═════ DOCUMENT PASSAGE ═════

Purpose of the Study:

  • To investigate the frequency and tissue-specific occurrence of the AKT1(E17K) variant in a diverse range of human tumors.
  • To understand the implications of AKT1(E17K) mutations in cancer development and potential therapeutic strategies.

Main Methods:

  • Genomic DNA was extracted from 764 tumor samples, including breast, lung, ovarian, colorectal, pancreatic carcinomas, melanomas, and glioblastomas.
  • The presence of the AKT1(E17K) variant was determined using molecular analysis techniques.
  • Co-occurrence and mutual exclusivity with other PI3K pathway mutations (PIK3CA) were analyzed in breast cancer samples.

Main Results:

  • The AKT1(E17K) mutation was detected in breast (16/273), colorectal (1/88), and lung (1/155) cancers, but not in ovarian, pancreatic, melanoma, or glioblastoma samples.
  • In breast cancers, the AKT1(E17K) variant was mutually exclusive with PIK3CA mutations (E454K, H1047R) and found in ductal and lobular histotypes.
  • The study indicates a tissue-specific pattern for AKT1 mutations within the PI3K signaling pathway.

Conclusions:

  • AKT1(E17K) mutations occur in a tissue-specific manner, suggesting that their oncogenic activity is influenced by the cellular and tissue environment.
  • The findings support the development of targeted therapies specifically for the AKT1(E17K) variant, potentially effective in particular cancer types.

═════ SUPPLIED INFORMATION ═════

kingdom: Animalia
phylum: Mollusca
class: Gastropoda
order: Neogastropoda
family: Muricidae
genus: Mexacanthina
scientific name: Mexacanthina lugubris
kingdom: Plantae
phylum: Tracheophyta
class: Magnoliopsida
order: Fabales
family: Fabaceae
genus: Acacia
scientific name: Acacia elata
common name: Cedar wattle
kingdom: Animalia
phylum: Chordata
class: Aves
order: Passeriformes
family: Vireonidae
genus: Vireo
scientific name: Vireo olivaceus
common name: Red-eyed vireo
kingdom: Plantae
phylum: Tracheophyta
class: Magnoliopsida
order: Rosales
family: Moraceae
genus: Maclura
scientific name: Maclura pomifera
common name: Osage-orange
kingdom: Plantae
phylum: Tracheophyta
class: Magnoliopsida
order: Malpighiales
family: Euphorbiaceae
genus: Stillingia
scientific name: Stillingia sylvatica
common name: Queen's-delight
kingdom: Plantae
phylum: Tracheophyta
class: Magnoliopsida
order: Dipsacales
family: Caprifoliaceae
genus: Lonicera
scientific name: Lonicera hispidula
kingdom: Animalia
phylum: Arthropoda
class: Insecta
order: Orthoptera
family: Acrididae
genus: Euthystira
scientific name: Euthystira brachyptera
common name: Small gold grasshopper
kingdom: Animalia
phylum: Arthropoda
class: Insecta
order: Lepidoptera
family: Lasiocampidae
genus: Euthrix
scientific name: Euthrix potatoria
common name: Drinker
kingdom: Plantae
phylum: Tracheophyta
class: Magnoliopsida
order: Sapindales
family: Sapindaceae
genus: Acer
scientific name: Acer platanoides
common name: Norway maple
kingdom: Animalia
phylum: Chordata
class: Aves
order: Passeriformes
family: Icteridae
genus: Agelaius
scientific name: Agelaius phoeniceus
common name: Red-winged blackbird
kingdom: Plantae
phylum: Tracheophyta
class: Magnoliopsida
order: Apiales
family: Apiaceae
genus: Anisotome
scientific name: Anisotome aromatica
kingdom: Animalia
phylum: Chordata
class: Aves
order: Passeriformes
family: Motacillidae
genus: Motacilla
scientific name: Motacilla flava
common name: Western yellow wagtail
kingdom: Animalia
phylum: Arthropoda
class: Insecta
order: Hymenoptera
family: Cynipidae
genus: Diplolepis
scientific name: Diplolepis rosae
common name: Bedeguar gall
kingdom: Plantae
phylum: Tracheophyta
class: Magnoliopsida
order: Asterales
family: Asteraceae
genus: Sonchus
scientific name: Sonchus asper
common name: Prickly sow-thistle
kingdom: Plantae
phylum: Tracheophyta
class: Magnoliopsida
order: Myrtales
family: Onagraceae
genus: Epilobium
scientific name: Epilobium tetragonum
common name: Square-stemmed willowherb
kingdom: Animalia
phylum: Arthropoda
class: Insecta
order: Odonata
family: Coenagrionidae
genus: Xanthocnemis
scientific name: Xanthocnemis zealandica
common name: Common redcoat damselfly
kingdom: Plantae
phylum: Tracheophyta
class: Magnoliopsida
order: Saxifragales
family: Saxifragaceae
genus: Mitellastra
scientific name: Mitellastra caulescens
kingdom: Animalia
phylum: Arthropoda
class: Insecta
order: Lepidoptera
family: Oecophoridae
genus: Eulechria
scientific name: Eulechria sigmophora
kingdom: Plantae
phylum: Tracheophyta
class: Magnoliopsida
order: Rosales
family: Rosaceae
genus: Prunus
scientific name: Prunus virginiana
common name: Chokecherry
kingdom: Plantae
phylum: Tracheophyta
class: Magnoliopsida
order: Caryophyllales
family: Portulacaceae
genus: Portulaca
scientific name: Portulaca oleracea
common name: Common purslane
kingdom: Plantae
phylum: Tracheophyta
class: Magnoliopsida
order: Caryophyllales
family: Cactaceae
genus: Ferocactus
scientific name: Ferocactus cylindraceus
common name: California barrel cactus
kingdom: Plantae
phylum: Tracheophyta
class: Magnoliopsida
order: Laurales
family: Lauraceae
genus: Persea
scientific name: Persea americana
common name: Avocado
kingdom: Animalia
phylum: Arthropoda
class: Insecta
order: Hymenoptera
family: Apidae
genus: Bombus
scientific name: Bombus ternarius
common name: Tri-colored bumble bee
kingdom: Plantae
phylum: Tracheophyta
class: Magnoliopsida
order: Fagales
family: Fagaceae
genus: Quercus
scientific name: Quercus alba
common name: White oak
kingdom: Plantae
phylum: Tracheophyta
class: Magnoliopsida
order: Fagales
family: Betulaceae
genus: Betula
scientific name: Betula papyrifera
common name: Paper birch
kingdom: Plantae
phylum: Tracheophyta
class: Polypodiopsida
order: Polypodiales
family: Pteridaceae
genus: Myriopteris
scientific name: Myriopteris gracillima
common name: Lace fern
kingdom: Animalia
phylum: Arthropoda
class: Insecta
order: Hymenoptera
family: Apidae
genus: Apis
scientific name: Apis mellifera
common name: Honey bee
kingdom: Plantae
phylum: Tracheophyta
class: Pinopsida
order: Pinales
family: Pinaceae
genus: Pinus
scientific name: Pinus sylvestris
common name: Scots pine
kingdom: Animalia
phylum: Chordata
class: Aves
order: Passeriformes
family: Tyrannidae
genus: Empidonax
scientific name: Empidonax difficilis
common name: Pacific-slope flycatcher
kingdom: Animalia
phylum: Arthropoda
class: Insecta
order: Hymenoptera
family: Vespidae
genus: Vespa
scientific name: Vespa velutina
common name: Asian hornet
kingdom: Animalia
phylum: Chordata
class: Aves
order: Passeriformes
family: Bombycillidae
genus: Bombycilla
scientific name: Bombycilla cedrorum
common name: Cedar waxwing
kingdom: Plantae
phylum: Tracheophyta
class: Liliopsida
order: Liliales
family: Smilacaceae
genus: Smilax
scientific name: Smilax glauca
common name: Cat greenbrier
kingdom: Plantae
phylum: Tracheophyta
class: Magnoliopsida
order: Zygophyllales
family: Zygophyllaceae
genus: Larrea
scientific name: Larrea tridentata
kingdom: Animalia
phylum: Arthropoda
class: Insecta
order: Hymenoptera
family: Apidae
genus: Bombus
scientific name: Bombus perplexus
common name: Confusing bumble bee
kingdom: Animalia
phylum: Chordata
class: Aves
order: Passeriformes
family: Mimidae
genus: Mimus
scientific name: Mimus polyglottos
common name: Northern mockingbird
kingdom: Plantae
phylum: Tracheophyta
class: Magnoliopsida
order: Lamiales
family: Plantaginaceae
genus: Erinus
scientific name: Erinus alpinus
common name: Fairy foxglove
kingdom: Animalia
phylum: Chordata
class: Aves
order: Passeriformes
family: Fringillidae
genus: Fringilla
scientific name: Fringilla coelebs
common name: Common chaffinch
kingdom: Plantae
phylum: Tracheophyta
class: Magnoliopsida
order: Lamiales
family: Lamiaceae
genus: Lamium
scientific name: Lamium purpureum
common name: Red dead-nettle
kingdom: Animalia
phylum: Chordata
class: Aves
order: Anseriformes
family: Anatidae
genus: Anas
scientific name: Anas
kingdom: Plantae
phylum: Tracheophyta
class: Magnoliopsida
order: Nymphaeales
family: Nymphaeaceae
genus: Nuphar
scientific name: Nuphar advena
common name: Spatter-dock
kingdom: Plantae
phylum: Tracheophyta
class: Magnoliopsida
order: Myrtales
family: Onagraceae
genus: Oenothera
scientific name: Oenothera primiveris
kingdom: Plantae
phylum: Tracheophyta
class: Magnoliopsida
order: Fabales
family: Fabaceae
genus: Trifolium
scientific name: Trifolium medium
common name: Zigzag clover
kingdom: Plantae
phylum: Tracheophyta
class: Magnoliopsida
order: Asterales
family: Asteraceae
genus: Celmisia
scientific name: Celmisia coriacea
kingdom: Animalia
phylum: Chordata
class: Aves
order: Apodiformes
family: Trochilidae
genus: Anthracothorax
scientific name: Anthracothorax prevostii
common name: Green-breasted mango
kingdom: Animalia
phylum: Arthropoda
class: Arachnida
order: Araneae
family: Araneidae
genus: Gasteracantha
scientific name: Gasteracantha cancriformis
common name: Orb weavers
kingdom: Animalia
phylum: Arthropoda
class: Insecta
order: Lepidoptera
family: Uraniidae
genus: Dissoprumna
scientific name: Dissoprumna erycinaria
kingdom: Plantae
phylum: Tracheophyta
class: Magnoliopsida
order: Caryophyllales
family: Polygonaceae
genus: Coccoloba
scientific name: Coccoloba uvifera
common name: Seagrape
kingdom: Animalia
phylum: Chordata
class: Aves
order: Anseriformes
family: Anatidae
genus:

═════

Name every cancer type in which the study summary reports that the AKT1(E17K) mutation was not detected. The material has no connection to the study summary.

ANSWER TO THE EXERCISE: Ovarian, pancreatic, melanoma, and glioblastoma.